* **What you need to do**
Can you resume the mailing-list thread on improving spin-lock performance on ARM, picking up right after its last line shown?

Re: Improving spin-lock implementation on ARM.

2020-12-03 Thread Tom Lane

Krunal Bauskar  writes:
> Any updates or further inputs on this.

As far as LSE goes: my take is that tampering with the
compiler/platform's default optimization options requires *very*
strong evidence, which we have not got and likely won't get.  Users
who are building for specific hardware can choose to supply custom
CFLAGS, of course.  But we shouldn't presume to do that for them,
because we don't know what they are building for, or with what.

I'm very willing to consider the CAS spinlock patch, but it still
feels like there's not enough evidence to show that it's a universal
win.  The way to move forward on that is to collect more measurements
on additional ARM-based platforms.  And I continue to think that
pgbench is only a very crude tool for testing spinlock performance;
we should look at other tests.

>From a system structural standpoint, I seriously dislike that lwlock.c
patch: putting machine-specific variant implementations into that file
seems like a disaster for maintainability.  So it would need to show a
very significant gain across a range of hardware before I'd want to
consider adopting it ... and it has not shown that.

regards, tom lane

Re: Improving spin-lock implementation on ARM.

2020-12-03 Thread Krunal Bauskar

Any updates or further inputs on this.

On Wed, 2 Dec 2020 at 09:27, Krunal Bauskar  wrote:

>
>
> On Tue, 1 Dec 2020 at 22:19, Tom Lane  wrote:
>
>> Alexander Korotkov  writes:
>> > On Tue, Dec 1, 2020 at 6:19 PM Krunal Bauskar 
>> wrote:
>> >> I would request you guys to re-think it from this perspective to help
>> ensure that PGSQL can scale well on ARM.
>> >> s_lock becomes a top-most function and LSE is not a universal solution
>> but CAS surely helps ease the main bottleneck.
>>
>> > CAS patch isn't proven to be a universal solution as well.  We have
>> > tested the patch on just a few processors, and Tom has seen the
>> > regression [1].  The benchmark used by Tom was artificial, but the
>> > results may be relevant for some real-life workload.

* **Entries shown**
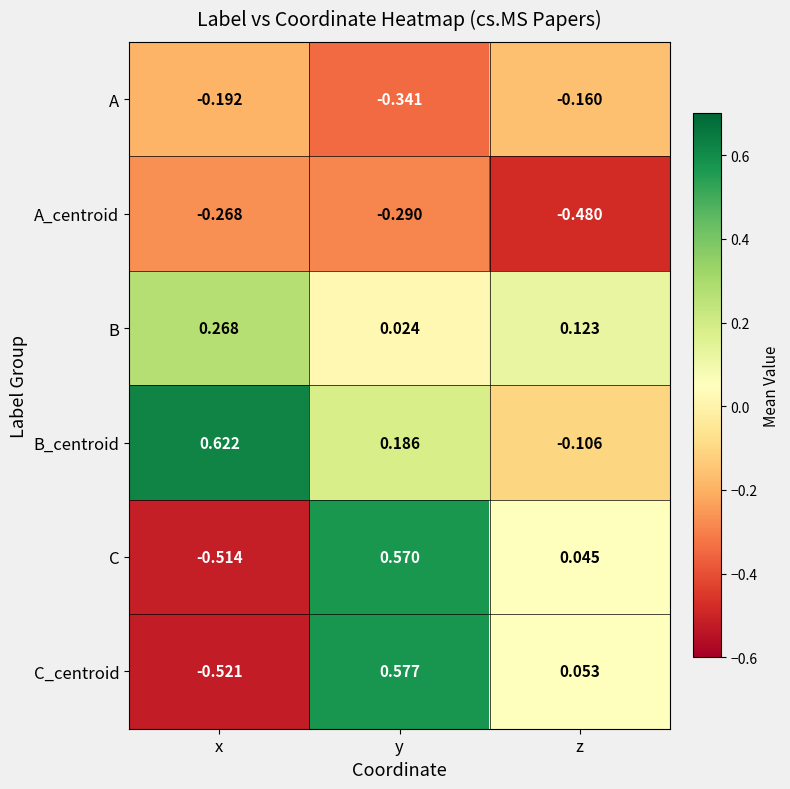

Which category has the lowest value in the C_centroid series?

x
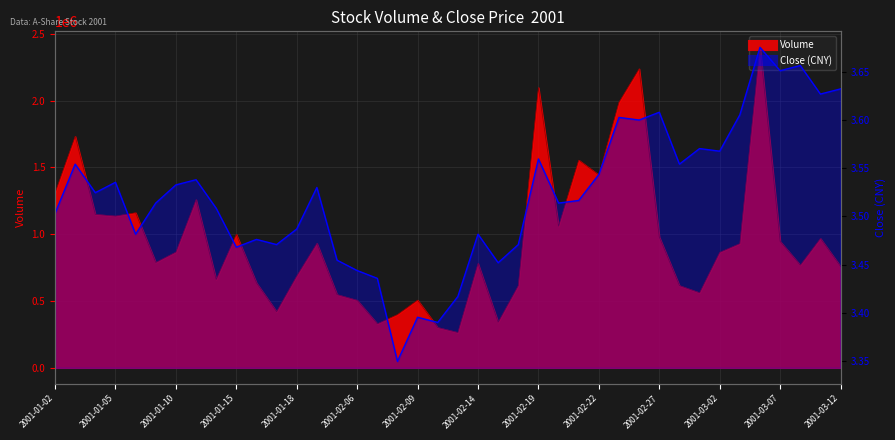

Between 2001-02-13 and 2001-02-28, which series saw the biggest shift?

Volume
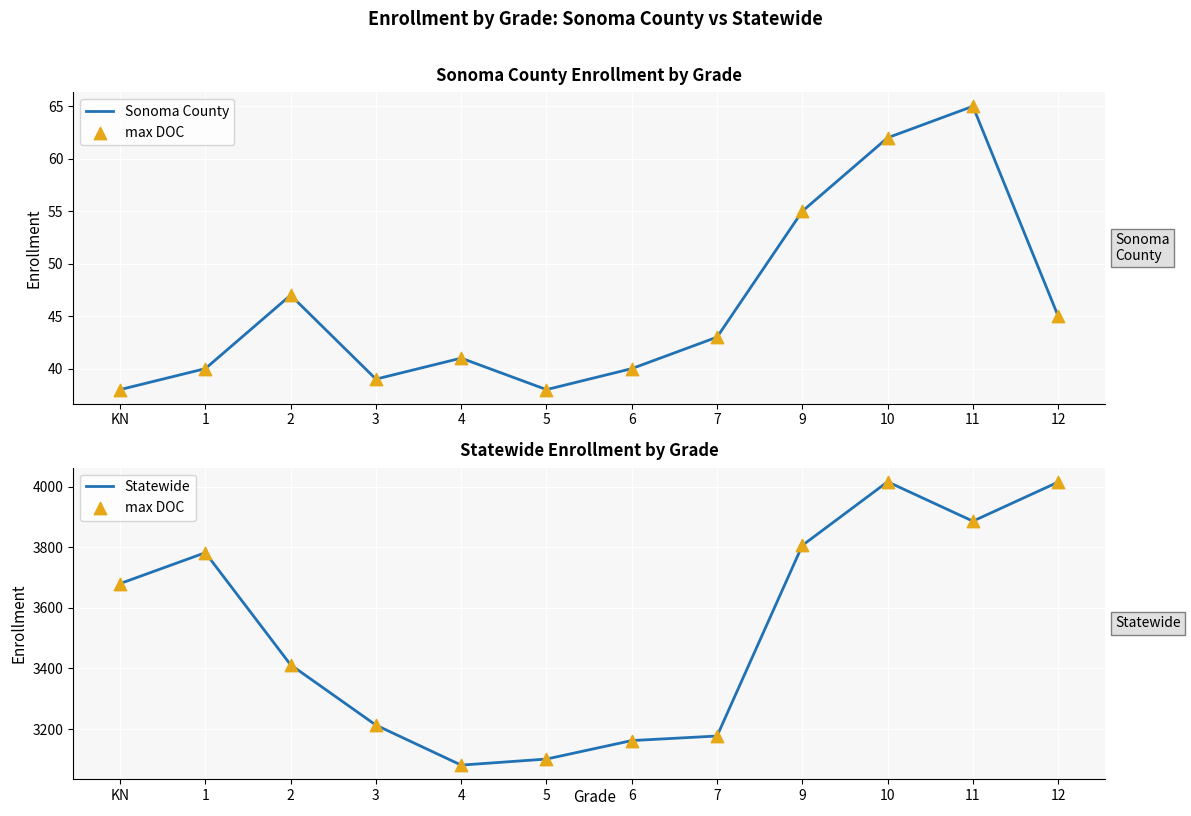

Which series has the largest Y range (max minus min)?

max DOC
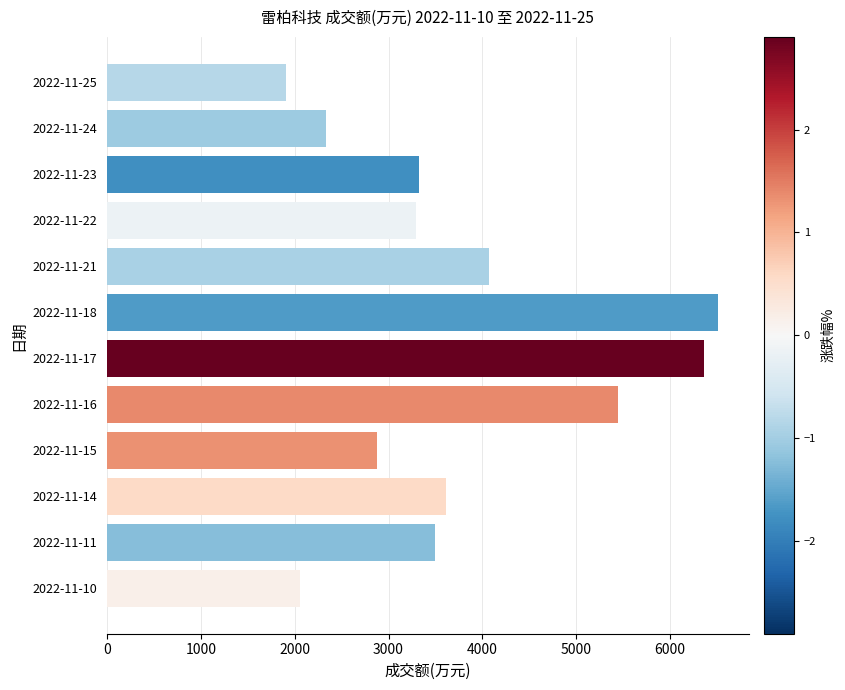

How many bars are there in total?

12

* **Result of the exercise**
>>
>> Yeah.  I think that the main conclusion from what we've seen here is
>> that on smaller machines like M1, a standard pgbench benchmark just
>> isn't capable of driving PG into serious spinlock contention.  (That
>> reflects very well on the work various people have done over the years
>> to get rid of spinlock contention, because ten or so years ago it was
>> a huge problem on this size of machine.  But evidently, not any more.)
>> Per the results others have posted, nowadays you need dozens of cores
>> and hundreds of client threads to measure any such issue with pgbench.
>>
>> So that is why I experimented with a special test that does nothing
>> except pound on one spinlock.  Sure it's artificial, but if you want
>> to see the effects of different spinlock implementations then it's
>> just too hard to get any results with pgbench's regular scripts.
>>
>> And that's why it disturbs me that the CAS-spinlock patch showed up
>> worse in that environment.  The fact that it's not visible in the
>> regular pgbench test just means that the effect is too small to
>> measure in that test.  But in a test where we *can* measure an effect,
>> it's not looking good.
>>
>> It would be interesting to see some results from the same test I did
>> on other processors.  I suspect the results would look a lot different
>> from mine ... but we won't know unless someone does it.  Or, if someone
>> wants to propose some other test case, let's have a look.
>>
>> > I'm expressing just my personal opinion, other committers can have
>> > different opinions.  I don't particularly think this topic is
>> > necessarily a non-starter.  But I do think that given ambiguity we've
>> > observed in the benchmark, much more research is needed to push this
>> > topic forward.
>>
>> Yeah.  I'm not here to say "do nothing".  But I think we need results
>> from more machines and more test cases to convince ourselves whether
>> there's a consistent, worthwhile win from any specific patch.
>>
>
> I think there is
> *an ambiguity with lse and that has been the*
> *source of some confusion* so let's make another attempt to
> understand all the observations and then define the next steps.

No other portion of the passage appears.